Work order: Look below. Copy each line that has "hotovosti" in it.

Supplied material:
....
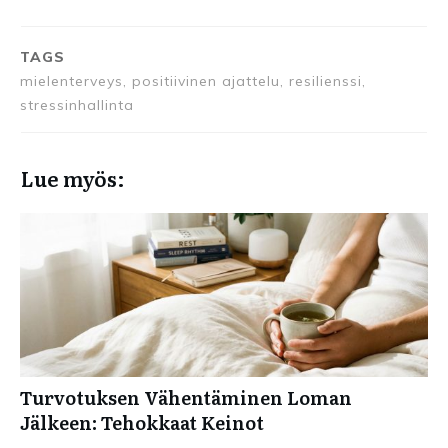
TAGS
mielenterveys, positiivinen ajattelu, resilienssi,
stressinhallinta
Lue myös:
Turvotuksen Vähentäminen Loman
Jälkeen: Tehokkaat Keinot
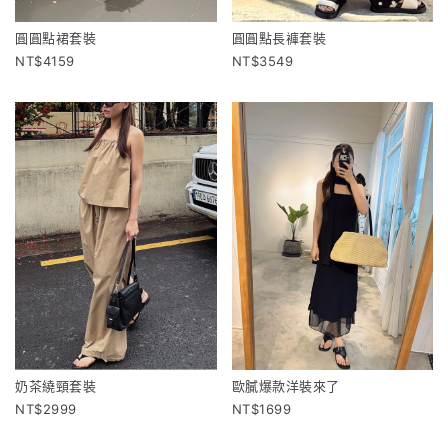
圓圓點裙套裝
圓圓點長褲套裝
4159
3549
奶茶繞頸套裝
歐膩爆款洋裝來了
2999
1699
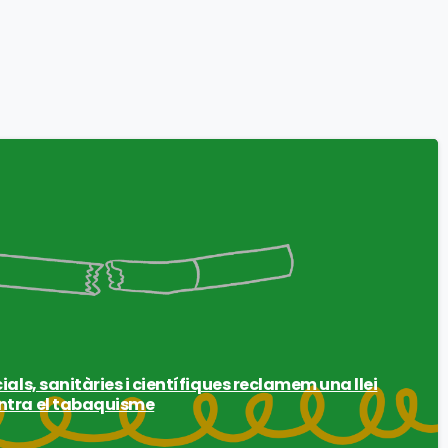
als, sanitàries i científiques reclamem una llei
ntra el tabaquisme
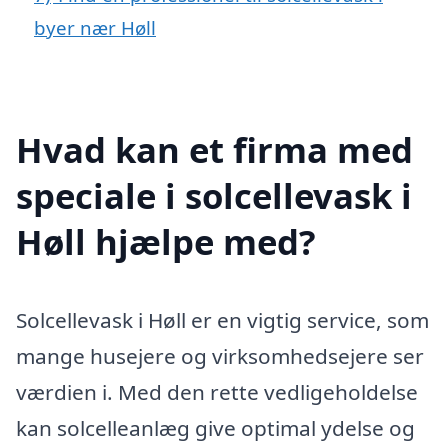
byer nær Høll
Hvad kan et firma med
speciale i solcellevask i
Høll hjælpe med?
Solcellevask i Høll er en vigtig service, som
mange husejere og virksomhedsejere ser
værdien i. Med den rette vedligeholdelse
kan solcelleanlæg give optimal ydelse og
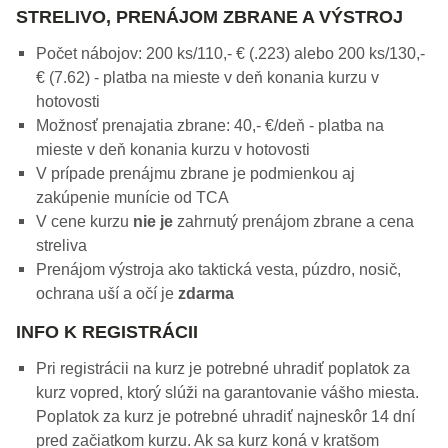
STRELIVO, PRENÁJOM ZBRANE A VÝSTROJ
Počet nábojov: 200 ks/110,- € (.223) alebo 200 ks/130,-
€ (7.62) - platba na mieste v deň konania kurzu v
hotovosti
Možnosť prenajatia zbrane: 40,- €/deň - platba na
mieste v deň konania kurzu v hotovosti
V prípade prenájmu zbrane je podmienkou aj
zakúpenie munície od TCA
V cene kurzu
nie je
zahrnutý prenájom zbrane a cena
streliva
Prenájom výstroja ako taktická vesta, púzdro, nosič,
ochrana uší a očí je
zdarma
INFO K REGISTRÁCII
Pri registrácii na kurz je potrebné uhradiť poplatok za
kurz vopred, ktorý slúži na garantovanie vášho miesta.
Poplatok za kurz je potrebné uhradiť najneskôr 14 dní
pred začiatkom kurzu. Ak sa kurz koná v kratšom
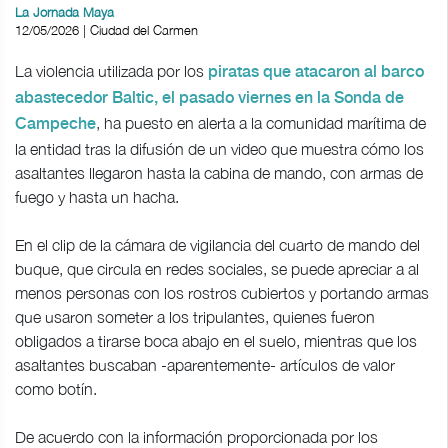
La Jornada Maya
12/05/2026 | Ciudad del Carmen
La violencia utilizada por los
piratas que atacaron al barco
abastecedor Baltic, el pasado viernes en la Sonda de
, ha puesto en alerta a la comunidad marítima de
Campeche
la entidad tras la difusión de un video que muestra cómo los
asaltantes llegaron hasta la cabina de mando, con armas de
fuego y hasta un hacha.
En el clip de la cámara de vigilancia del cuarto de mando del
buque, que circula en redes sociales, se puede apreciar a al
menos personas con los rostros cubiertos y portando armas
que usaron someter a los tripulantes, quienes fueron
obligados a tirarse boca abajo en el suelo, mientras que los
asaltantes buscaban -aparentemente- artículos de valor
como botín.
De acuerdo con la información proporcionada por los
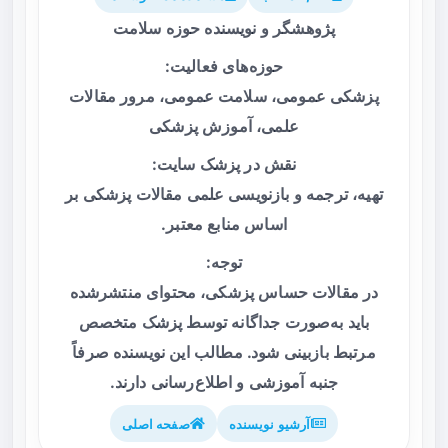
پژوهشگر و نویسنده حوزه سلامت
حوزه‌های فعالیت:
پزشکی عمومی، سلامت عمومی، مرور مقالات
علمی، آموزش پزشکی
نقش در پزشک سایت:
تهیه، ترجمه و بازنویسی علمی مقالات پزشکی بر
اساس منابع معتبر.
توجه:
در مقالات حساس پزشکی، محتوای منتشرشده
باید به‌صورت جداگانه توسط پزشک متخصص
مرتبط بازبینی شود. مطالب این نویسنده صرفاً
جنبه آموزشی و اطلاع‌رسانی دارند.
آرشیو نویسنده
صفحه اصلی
....
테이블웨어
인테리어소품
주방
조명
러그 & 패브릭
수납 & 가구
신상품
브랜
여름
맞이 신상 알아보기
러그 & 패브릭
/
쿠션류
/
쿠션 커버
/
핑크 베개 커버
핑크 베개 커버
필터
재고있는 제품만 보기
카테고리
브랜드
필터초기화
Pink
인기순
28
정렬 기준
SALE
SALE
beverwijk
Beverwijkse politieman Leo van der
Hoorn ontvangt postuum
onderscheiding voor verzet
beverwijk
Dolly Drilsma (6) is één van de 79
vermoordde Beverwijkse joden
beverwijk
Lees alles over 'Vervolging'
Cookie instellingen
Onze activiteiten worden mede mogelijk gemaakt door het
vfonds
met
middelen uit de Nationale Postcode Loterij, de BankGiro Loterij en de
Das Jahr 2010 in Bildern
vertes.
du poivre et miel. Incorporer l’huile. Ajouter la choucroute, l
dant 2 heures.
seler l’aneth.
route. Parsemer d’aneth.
....
Solution:
hotovosti
mieste v deň konania kurzu v hotovosti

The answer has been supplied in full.